Listing: The stocks should be listed on the BSE for at least one year.
Marketcap: The market cap of the stock should be among the top 100 stocks in the BSE
Trading frequency: The Security should have been traded on each and every trading day for the last year
Average Daily Trades and Average Daily Turnover: The Security should be in the Top 150 firms listed by the average number of trades per day and by the average value of shares traded per day for the last year
SENSEX vs Nifty 50
Sensex and Nifty 50 are both benchmark indices, the key difference being the markets they are listed on. Sensex is listed on the BSE and tracks the top 30 companies of the BSE, while NIFTY does the same thing for 50 companies listed on the NSE. Secondly, Nifty 50 covers 24 sectors while Sensex only does 13. Apart from this, both of them are quite similar in their valuation methods and usage.
Investor of the Month: Ramdeo Agrawal
By Siddhant Goenka
The world of investing is a complex and evolving landscape. For college students eager to carve their path in the investment world, there's much to be learned from the success of individuals like Ramdeo Agrawal, the co-founder of Motilal Oswal Financial Services. Ramdeo Agrawal, who was born into a middle-class family in Raipur and has since built a portfolio worth Rs 100 crore, has shown that with an appropriate strategy and attitude, financial success is attainable.
Agrawal's constant dedication to the QGLP framework — Quality, Growth, Longevity, and Price — is the key to his success. Let's examine these essential components of his strategy:
Quality: For him, quality is connected with exceptional management. He understands that for a firm to succeed, these two aspects must work in harmony.
Growth: He also emphasises the value of funding businesses with significant room for expansion. This necessitates paying close attention to market positioning, scalability, and sector trends.
Longevity: Long-term success is Agrawal's main goal. He looks for companies that can maintain their competitive edge over time, whether it comes from brand recognition or technology perks.
Price: Ramedeo Agrawal suggests that investors exercise caution while choosing an entry price. Even the best business can be a risky investment if purchased at an exorbitant price. His strategy strikes a balance between quality and valuation.
After examining Agrawal's investment theory, let's summarize the most important lessons for college students who want to become successful investors. First and foremost, before you invest, thorough research is indispensable. Familiarize yourself with the company, its competitors, and the industry as a whole. Agrawal's success stories, such as his investments in Asian Paints and Hero MotoCorp, underscore the significance of this principle.
Secondly, patience is a virtue in the world of investing. Agrawal's portfolio has grown exponentially because he remains committed to his choices through market fluctuations, reaping the benefits of compounding. Third, it's important to diversify, but not at the expense of quality. Agrawal started off holding 225 equities, but eventually reduced that number to about 15, concentrating on high-performing, thoroughly studied stocks.

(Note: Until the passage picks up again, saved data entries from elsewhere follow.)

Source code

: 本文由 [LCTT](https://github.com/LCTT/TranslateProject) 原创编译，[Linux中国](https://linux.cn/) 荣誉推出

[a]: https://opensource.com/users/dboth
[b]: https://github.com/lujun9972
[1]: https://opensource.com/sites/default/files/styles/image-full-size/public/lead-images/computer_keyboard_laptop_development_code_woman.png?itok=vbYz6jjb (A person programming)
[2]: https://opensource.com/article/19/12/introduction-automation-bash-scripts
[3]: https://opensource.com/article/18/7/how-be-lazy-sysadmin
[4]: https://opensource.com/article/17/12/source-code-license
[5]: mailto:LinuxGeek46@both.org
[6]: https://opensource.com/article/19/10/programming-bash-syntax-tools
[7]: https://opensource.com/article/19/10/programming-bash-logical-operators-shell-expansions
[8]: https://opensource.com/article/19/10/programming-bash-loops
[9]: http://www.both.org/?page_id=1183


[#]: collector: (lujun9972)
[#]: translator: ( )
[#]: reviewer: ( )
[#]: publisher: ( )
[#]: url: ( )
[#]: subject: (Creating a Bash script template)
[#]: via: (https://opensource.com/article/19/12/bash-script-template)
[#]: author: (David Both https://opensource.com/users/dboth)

Furthermore, transparency and moral conduct in all financial interactions are highly valued by Agrawal. He believes that when investors, clients, and partners see a track record of ethical behaviour and transparent financial dealings, they are more likely to have confidence in the individual or organization. Hence, a good reputation serves as a cornerstone of trust.
Lastly, learn from your mistakes! Even experienced investors make mistakes. The purchase of Global Tele-Systems (GTL) by Agrawal serves as a timely reminder to assess what went wrong, make modifications, and proceed with increased understanding.
Ramdeo Agrawal's journey serves as an example of demonstrating that successful investing is not about making money instantaneously. Instead, it involves taking a long-term, methodical, and systematic approach. Aspiring investors can create an effective plan that withstands the test of time by using the QGLP framework.